1. A percutaneous device comprising an elongated lead adapted to penetrate the skin, said lead including a portion having an external surface compatible with skin, subcutaneous tissue and other tissue, said surface including pockets extending into said surface for receiving ingrowth of living cells to permanently anchor the lead, antiseptic means including an antibacterial fluid reservoir for providing a controlled release of said fluid adjacent said portion of the lead, said reservoir including a walled chamber attached to said lead, said chamber walls provided with diffusion controlling passage means so that upon penetration of the skin by the device the fluid is released directly from said reservoir into the area around said reservoir portion over a prolonged period of time to prevent bacterial penetration into the tissue along the lead during ingrowth of said cells.
2. A lead device as in claim 1 in which said reservoir comprises an antibacterial fluid-containing absorptive material carried within said chamber of the lead.
3. A percutaneous lead as in claim 2 in which said release means includes a permeable barrier covering said absorptive material.
4. A percutaneous lead device as in claim 3 in which said barrier is a layer extending over essentially the entire surface of the absorptive material.

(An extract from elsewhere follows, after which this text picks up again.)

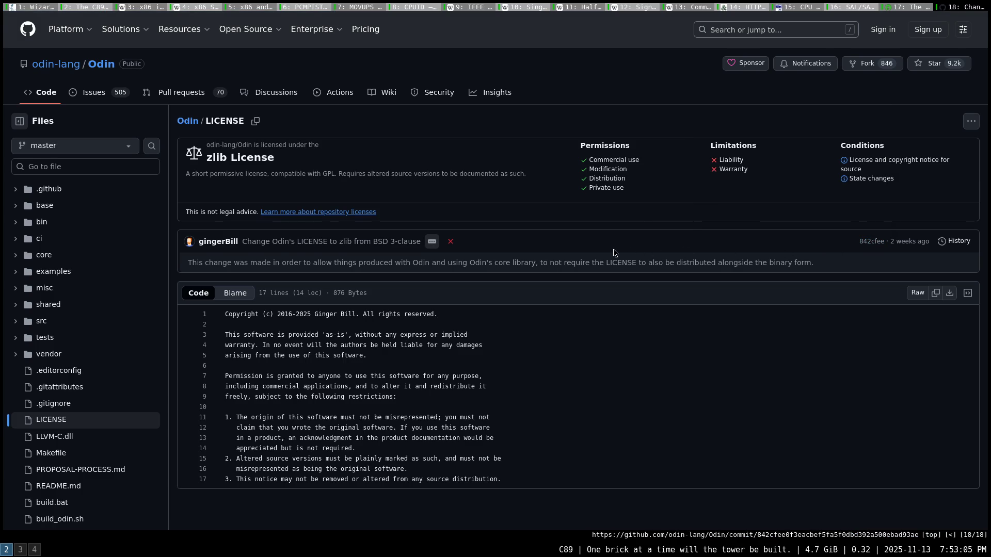
scroll(383, 272, "down", 3)
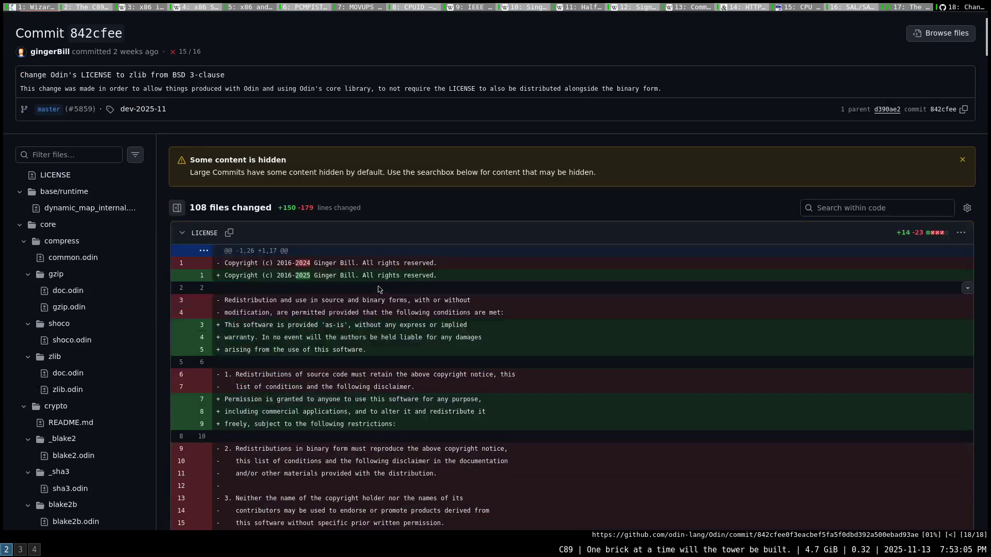
scroll(371, 281, "down", 1)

5. A percutaneous lead device as in claim 4 in which said layer is covered by a material which is compatible with living tissue having a plurality of microcavities of predetermined size and shape.
6. A percutaneous lead device as in claim 4 in which said layer has a thickness of from 0.001 to 0.020 inch.
7. A percutaneous lead as in claim 4 in which said layer is capable of anchoring tissue ingrowth on its outer surface.
8. A percutaneous lead device as in claim 5 including elongated passages through said layer of a size sufficient for permeability.
9. A percutaneous device comprising an elongated hollow lead adapted to penetrate the skin, said lead including a portion having a flexible external surface compatible with skin, subcutaneous tissue and other tissue, said surface portion including a plurality of adjacent substantially discrete pockets having openings which face toward the tissue, the walls of said pocket being of such shape and size as to provide means to accommodate a number of living cells sufficient to provide anchoring but not so large as to prevent essentially normal transfer of nutrients to said living cells in said pockets from said adjacent area of tissue, antiseptic means including an antibacterial fluid reservoir for providing a controlled release of said fluid adjacent said portion of the lead, said reservoir including a walled chamber attached to said lead, said chamber walls provided with diffusion controlling passage means so that upon penetration of the skin by the device the fluid is released directly from said reservoir into the area around said reservoir portion over a prolonged 5 period of time to prevent bacterial penetration into the tissue along the lead during ingrowth of said cells.